As they’d pulled into the motel lot, Laramie wondered how the country’s law enforcement community had managed to survive before the creation of SUVs, since it was evident that the Emerald Lakes incident had resulted in, among other things, an invasion of black-on-black Suburbans, Envoys, and Expeditions, with no window left untinted.

Inside the former cocktail lounge, the task force’s biweekly powwow came to order. A man stood near the L formed by a pair of the tables and cleared his throat. He looked about fifty, and projected a demeanor befitting a Fortune 500 exec more so than a G-man; the charcoal suit he wore caused Laramie to realize there wasn’t anybody in here outside of her guide who wasn’t suited up. This made her note further that there appeared to be no representative of the local constabulary present, not unless some sheriff’s deputy or other had elected to abide by the feds’ dress code in order to gain an invite.

“Let’s get it rolling,” Head Fed said. The murmur of conversation and shuffling of paper relented. “Bill, you want to start? One second-” He extended an arm in Laramie’s direction. Laramie noticed that his eyes shifted, a bit uncomfortably, to take in her guide, who leaned against the bar along the side of the room, well back from the proceedings. “Give a warm welcome to the newest member of the task force.”

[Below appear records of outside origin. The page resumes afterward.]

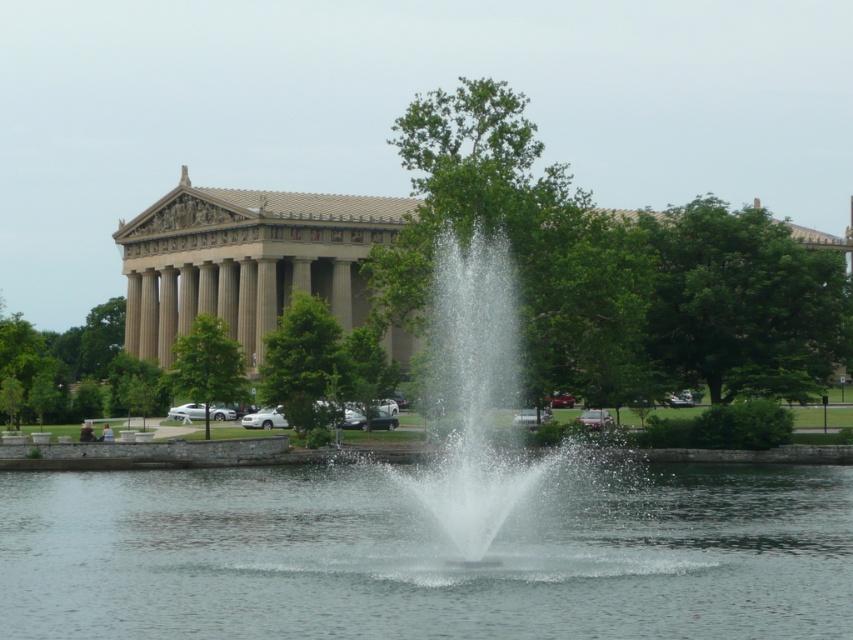
You are standing in front of the classical building and see the clear water at center and the clear water fountain at center. Which object is located lower in the image?

The clear water at center is located lower than the clear water fountain at center according to the description.

You are designing a garden layout and need to place a statue that is 2 meters wide. You have two options for placement locations based on the scene description. The first option is next to the clear water at center, and the second is next to the clear water fountain at center. Which location would allow the statue to fit better without overcrowding the area?

The clear water at center has a larger width than the clear water fountain at center, so placing the statue next to the clear water at center would provide more space and prevent overcrowding.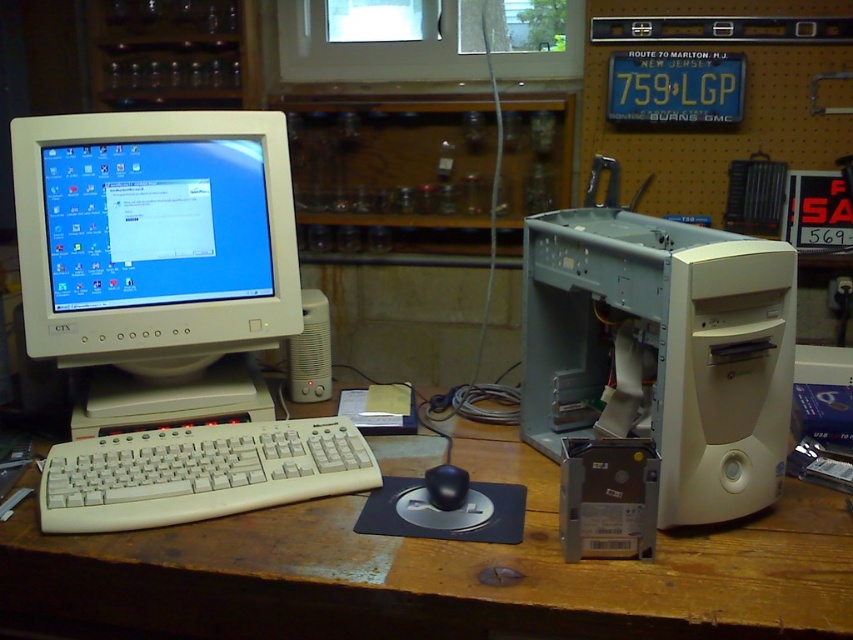
You are setting up a new desk and want to place a small plant between the matte white monitor at left and the black plastic mouse at center. Considering their sizes, which object should the plant be closer to?

The matte white monitor at left is much taller than the black plastic mouse at center, so the plant should be placed closer to the black plastic mouse at center to ensure there is enough space between them.

Based on the scene description, where is the white wood computer desk at center located in terms of coordinates?

The white wood computer desk at center is located at coordinates point (x=444, y=572).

He did not give her name. Laramie’s guide had recommended she not identify herself personally to any of the task force members; perhaps the Head Fed had been given similar instructions.

“Our new friend is here on behalf of the president. Special investigator.” Laramie blinked and tried to avoid stealing a glance in the direction of her guide. Neither he-nor Ebbers before him-had described her assignment the way the Head Fed just had. “She’ll be debriefing some of you over the next forty-eight hours. Make yourself available. Bill.”

A man who Laramie presumed to be Bill jammed a pen behind an ear and stood a few seats to her right. He carried fifteen or twenty pounds more than the anonymous Head Fed and stood about three inches shorter, but he was suited up and clean-cut just like everybody else in the room.

“Couple of you haven’t been here for a while-welcome back to the Motor 8.” From behind his ear he drew, then uncapped his pen, which looked to be a dry-erase marker. “With some of the task force out of the loop of late and due to the presence of our new friend, Sid asked that I take it from the top.” He extricated himself from the table-and-chairs setup and approached the white board hanging on the wall behind his seat.

“We pretty much all know what we’ve got,” he said, “and what happened, but I like using this goddamn board, so nobody fuck with me while I do it.” He uncapped the dry-erase marker to a muted chuckle or two. In the upper-left corner of the board, he drew a circle, then wrote Emerald Lakes in the middle of the circle. Underneath the circle, he wrote, Achar. He then drew a series of outward-fanning lines that made the circle look like a child’s depiction of the sun.

“So the perp,” Bill said, “‘Benny’ Achar, as his wife calls him, blows his Chevy Blazer sky high with a fertilizer bomb he put together in his garage, living, as he was, in the formerly bankrupt though lovely community of Emerald Lakes. Still haven’t found the lakes-any of you spot one, let me know and I’ll draw it on the board here.” Bill composed a trio of arrows running from his sunshine illustration toward the middle of the board, where he drew a box. He filled the interior of the box with the words LaBelle (125). “Turns out Achar,” he said, “in detonating himself and the neighborhood, has earned the honor of being the first terrorist to detonate a ‘bio-dirty bomb’ within the borders of the United States. Benny’s dispersal of our mystery pathogen”-he wrote Pathogen X across the three arrows-“results, as you know, in the publicly referenced outbreak of a wicked flu, killing a hundred and twenty-five residents of Hendry County before our quarantine puts on the brakes.”